Before we look at individual therapies, let’s look for a moment at the untreated group. People who never started taking a medication were generally older (77% were 50+ years of age) and had been living slightly longer with MS than the average: the largest proportion (39%) have had MS for over 20 years, and 68% overall have had MS for over 10 years. MS medications are not effective in people with progressive disease, and unfortunately in many cases, people aren’t taking a medication because they have primary-progressive MS (PPMS; 17% of the no-treatment group) or have developed secondary-progressive MS (SPMS; 27%). The lack of effective treatments for progressive MS is a major shortcoming of MS research, but there is some hope now that one treatment (Ocrevus) has been approved for PPMS, and scientists are more actively researching additional therapies. All respondents who said they had progressive MS would start treatment if one were available.
Other common reasons not to start treatment were fear of side effects (33%), and doing well without treatment because of a less severe disease course (17%). This less-severe group may represent the estimated 10-15% of people with “benign MS”, i.e. little worsening in their disability for the first 10-20 years of living with MS.

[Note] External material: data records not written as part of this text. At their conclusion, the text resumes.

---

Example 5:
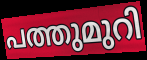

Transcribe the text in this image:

പത്തുമുറി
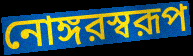
নোঙ্গরস্বরূপ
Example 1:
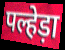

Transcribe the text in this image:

पल्हेड़ा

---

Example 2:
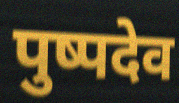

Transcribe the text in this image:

पुष्पदेव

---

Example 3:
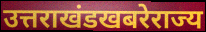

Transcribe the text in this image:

उत्तराखंडखबरेराज्य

What about the people who are currently taking an MS med? A decade ago, all would have been taking one of the so-called CRAB injectables (Copaxone, Rebif, Avonex, Betaseron), because they were the only option available. But the situation changed seven years ago as oral therapies – Gilenya, Aubagio and Tecfidera – became available (Gilenya is kept in reserve in many countries for people who don’t respond or can’t tolerate another medication).
Injectables are still commonly used: About 20% of people are taking Copaxone, 9% are taking Rebif, 8% are taking Avonex, and 2% are taking Betaseron. Plegridy, a new formulation of Avonex, was recently introduced and had not been widely adopted (2%) at the time of the survey.

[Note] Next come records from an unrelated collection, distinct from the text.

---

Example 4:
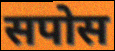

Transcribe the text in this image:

सपोस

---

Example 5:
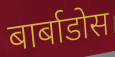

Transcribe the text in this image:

बार्बाडोस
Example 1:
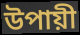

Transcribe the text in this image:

উপায়ী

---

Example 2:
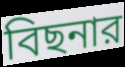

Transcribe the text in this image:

বিছনার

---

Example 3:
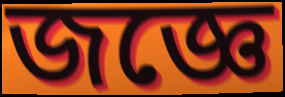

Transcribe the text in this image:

জজ্ঞে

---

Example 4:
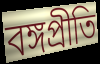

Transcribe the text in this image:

বঙ্গপ্রীতি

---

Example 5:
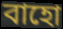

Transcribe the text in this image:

বাহো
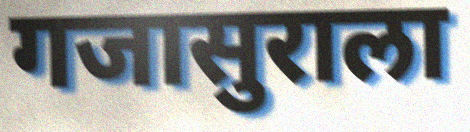
गजासुराला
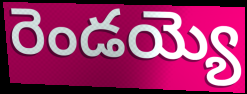
రెండయ్యె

However, 49% of survey respondents said they are now taking an oral MS medication – either Tecfidera (22%), Aubagio (16%) or Gilenya (11%). About 10% of people have a more severe disease course, and this is reflected in the use of the highest-potency drugs: about 5% take Tysabri, and 4% take Lemtrada.

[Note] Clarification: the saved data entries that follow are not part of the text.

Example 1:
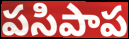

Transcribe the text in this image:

పసిపాప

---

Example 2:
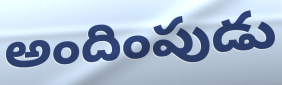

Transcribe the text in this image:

అందింపుడు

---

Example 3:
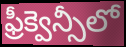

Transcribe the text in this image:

ఫ్రీక్వెన్సీలో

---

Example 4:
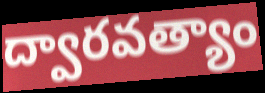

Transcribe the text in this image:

ద్వారవత్యాం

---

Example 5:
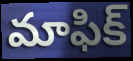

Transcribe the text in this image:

మాఫిక్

Oral medications are a less painful option than an injectable, so why do so many doctors continue to prescribe interferons and Copaxone?
Interferons were the first MS medications, introduced 25 years ago, and have a very good safety record over the long term. Copaxone is often chosen because of its relative safety for women who are thinking about becoming pregnant. Most of the respondents to the Great MS Meds Survey were in their 50s or older, and over one-half have been living with MS for 11 years or more. So they would have started treatment when an injectable was the only choice available.
The 40% of respondents who are on an injectable may be doing well, so there may have been no reason to consider other options. But the Survey hints at a more troubling conclusion: 48% of people on an MS medication are taking the first drug they were prescribed. They have never taken anything else. About 17% have taken one prior medication, 19% have taken two prior medications, 7% have taken three, and 9% have taken more than three prior meds.
An MS med is prescribed as soon as possible once a diagnosis of MS has been made. Over the next year or so, the neurologist sees how well the person is doing (a neuro exam and an MRI), and ensures that the person is satisfied with the drug (and is taking it!). If there’s a problem with the treatment – it isn’t working (based on relapses or MRI lesions) or the side effects are intolerable – another treatment may be the solution. It may be that in 48% of cases, the first choice was the best choice for our Survey respondents. Or it could be that habit, or what has been called “therapeutic inertia” (a tendency to stay the course despite reasons to switch therapies), has set in. In any event, the Survey found that once a medication is started, the person has a 50:50 chance that they’ll be taking the same therapy for the next decade or more.
The Great MS Meds Survey allows us to delve more deeply into people’s longer-term treatment experience – those who have switched medications, and those who have switched and then quit treatment altogether. That will be the topic of Part 3 of this series.